#### TEXT UNDER STUDY
• • • • •

Interview with the authors of ‘FOUND: Transforming Your Unlimited Ideas into One Sustainable Business’

Book Title: ‘FOUND: Transforming Your Unlimited Ideas into One Sustainable Business’

Authors (Photo): Naveen Lakkur (Corporate Innovation Coach) and Dr Liz Alexander (Consulting Co-author and global thought leadership strategist)

To know more about the authors: Naveen ( and Dr Liz (

The book was launched yesterday at Bangalore, India. Since it a book that is aimed at entrepreneurs, a group that I work with closely, I wanted to know more. Though I could not be there in person for the event, I caught up with Naveen for a quick e-chat. An edited version is presented below. I hope this will give you an overview of the book and incite interest to read it. My best wishes to the authors for all success of their book.

Here is the interview:

What gave you the idea to write FOUND: Transforming Your Unlimited Ideas into One Sustainable Business?

The enthusiasm for entrepreneurship is on a rise and, of course, such excitement is an important part of this journey since it takes a huge commitment in time, money and effort to bring an idea to its full reality. We also need more entrepreneurs to build meaningful companies which, in turn, helps to support and sustain the economy. But if you look at the number of startups that survive, the figure is very low. What is needed to successfully build a sustainable business is a sound process and methodology for deciding which of your many ideas you will pick and act on. Our book, FOUND, is all about helping aspiring and seasoned entrepreneurs – as well as those charged with intrapreneurial initiatives within the corporate world – find that one winning idea.

• • • • •

#### DATA EXTRACTS
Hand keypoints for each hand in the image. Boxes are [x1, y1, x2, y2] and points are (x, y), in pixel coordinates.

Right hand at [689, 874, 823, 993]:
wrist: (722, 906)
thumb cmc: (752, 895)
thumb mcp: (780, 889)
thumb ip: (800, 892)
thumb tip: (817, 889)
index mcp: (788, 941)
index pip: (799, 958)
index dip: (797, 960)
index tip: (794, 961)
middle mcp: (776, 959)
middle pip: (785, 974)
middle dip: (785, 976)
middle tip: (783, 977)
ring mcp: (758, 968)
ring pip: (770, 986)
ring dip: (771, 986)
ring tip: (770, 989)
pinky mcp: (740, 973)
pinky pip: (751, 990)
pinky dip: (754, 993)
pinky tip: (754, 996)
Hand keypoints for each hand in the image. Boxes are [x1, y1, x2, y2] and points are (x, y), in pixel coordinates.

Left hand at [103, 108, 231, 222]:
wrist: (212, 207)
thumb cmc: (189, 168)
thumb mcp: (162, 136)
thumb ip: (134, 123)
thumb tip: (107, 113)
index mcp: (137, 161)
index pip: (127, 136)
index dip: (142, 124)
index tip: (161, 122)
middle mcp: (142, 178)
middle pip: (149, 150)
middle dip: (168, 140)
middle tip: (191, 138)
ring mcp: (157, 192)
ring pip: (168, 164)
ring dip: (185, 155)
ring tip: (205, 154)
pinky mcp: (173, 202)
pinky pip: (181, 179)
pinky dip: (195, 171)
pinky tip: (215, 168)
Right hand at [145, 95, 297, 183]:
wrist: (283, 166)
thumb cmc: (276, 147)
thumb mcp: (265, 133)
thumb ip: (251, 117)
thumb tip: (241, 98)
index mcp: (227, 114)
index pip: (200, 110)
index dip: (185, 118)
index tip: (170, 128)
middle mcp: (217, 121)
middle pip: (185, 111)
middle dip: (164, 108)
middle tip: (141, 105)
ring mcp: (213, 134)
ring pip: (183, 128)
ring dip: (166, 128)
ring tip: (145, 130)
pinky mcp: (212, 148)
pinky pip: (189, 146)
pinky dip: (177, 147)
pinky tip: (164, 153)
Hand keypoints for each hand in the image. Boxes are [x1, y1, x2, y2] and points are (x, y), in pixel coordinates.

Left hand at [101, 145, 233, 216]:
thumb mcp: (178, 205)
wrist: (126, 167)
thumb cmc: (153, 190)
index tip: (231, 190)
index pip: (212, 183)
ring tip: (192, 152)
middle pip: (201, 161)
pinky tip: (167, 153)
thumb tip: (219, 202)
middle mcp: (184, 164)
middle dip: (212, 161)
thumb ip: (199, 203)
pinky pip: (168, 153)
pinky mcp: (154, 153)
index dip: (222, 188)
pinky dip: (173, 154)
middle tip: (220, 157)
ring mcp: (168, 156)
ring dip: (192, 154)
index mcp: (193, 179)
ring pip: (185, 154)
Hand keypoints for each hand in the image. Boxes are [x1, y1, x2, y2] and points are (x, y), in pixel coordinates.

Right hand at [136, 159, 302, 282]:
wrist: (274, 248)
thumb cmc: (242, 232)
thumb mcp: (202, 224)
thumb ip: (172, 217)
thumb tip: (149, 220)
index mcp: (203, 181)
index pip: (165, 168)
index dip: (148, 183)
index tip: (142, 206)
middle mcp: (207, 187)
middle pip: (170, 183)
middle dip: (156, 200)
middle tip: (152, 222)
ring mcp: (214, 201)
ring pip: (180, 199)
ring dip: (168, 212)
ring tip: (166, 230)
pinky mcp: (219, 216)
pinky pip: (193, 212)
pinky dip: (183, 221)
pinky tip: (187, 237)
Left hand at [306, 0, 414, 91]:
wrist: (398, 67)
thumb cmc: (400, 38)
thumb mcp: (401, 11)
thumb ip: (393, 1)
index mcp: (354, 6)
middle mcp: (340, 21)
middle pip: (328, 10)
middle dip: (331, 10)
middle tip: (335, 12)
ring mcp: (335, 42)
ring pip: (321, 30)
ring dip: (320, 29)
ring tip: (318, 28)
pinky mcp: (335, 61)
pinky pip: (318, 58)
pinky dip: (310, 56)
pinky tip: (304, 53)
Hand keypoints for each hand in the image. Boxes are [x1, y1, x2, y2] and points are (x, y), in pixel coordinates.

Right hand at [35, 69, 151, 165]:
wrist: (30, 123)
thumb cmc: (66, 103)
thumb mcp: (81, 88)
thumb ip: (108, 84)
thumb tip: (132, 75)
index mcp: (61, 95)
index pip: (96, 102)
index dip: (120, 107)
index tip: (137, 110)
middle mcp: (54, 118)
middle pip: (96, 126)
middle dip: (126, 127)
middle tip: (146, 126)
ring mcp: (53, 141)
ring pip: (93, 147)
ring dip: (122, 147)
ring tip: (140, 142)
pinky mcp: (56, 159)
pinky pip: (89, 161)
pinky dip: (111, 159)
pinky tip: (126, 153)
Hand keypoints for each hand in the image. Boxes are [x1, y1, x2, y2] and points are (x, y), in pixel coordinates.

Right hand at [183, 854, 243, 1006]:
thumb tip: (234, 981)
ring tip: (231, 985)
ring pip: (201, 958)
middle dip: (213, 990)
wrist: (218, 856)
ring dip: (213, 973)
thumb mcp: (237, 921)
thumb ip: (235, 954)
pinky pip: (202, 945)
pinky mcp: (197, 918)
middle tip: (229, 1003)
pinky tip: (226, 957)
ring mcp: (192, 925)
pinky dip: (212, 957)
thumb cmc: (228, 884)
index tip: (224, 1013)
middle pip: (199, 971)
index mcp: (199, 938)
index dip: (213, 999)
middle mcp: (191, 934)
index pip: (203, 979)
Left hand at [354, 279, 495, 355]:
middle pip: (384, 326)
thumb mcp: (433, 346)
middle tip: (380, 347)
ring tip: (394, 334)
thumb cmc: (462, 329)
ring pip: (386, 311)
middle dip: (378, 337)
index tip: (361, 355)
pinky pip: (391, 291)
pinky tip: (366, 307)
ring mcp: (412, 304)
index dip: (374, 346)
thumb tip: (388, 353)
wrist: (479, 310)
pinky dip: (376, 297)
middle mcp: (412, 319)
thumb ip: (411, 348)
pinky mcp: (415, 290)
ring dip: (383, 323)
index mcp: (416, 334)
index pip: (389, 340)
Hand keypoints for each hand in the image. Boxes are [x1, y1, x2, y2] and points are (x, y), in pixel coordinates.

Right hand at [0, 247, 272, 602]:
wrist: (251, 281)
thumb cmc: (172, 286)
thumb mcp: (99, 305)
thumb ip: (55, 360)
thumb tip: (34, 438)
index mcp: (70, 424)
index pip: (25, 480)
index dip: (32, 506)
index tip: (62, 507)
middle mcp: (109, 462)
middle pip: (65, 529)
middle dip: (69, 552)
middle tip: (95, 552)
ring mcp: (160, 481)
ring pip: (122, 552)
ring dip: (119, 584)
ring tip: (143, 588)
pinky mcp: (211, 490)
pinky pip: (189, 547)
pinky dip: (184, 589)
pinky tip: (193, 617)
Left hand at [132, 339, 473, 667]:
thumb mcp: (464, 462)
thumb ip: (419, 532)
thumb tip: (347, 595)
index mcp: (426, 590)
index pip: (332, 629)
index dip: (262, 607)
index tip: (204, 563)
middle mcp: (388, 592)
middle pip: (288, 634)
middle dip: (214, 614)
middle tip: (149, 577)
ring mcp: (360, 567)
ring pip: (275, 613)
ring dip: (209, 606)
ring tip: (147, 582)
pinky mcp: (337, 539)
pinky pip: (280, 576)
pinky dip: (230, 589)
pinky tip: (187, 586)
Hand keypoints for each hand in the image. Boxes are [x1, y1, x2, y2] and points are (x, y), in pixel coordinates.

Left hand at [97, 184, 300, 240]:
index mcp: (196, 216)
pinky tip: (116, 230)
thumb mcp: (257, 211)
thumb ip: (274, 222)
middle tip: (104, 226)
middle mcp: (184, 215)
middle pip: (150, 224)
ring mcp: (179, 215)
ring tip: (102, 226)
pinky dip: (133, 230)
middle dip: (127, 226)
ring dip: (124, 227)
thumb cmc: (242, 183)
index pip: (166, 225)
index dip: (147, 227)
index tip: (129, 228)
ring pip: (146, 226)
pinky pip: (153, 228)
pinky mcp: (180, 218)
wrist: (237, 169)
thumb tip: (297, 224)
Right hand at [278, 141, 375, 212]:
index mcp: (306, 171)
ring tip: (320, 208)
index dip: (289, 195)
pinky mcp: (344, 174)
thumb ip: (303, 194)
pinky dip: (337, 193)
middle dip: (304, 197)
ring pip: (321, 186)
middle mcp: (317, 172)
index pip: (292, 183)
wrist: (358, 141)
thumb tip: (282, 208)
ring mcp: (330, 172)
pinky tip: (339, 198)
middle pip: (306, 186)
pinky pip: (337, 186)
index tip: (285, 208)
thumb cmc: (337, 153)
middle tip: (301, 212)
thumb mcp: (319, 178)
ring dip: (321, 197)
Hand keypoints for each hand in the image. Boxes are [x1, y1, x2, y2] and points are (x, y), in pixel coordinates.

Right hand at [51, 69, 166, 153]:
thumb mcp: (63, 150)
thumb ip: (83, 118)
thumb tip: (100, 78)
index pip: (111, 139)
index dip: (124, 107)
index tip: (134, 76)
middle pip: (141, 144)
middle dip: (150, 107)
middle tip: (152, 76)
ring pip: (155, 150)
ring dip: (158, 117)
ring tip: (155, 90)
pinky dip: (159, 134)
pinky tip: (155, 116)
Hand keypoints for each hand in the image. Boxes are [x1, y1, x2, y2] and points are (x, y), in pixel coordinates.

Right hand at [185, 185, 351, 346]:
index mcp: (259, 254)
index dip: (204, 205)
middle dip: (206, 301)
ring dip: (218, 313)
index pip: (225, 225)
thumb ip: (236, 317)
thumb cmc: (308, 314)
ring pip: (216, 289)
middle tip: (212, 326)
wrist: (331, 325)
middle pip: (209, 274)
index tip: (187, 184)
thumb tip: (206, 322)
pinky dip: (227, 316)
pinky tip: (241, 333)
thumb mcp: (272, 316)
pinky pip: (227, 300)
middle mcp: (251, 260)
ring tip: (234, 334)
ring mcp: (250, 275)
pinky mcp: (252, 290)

• • • • •

#### EXERCISE INSTRUCTIONS
• a. Can you condense the paragraph of the interview that opens "The enthusiasm for entrepreneurship" into a short list of its main points?
• b. Can you return, word for word, the stretch of the interview that begins at the words "The enthusiasm for" and stops after "one winning idea."?

#### PER-TASK ANSWERS
• a.
- Enthusiasm for entrepreneurship is rising. That excitement matters because turning an idea into reality takes a huge commitment of time, money and effort.
- More entrepreneurs are needed to build meaningful companies that support and sustain the economy.
- Very few startups survive.
- Building a sustainable business requires a sound process and methodology for choosing which of many ideas to act on.
- FOUND aims to help aspiring and seasoned entrepreneurs, and those leading intrapreneurial initiatives in the corporate world, find that one winning idea.

• b.
The enthusiasm for entrepreneurship is on a rise and, of course, such excitement is an important part of this journey since it takes a huge commitment in time, money and effort to bring an idea to its full reality. We also need more entrepreneurs to build meaningful companies which, in turn, helps to support and sustain the economy. But if you look at the number of startups that survive, the figure is very low. What is needed to successfully build a sustainable business is a sound process and methodology for deciding which of your many ideas you will pick and act on. Our book, FOUND, is all about helping aspiring and seasoned entrepreneurs – as well as those charged with intrapreneurial initiatives within the corporate world – find that one winning idea.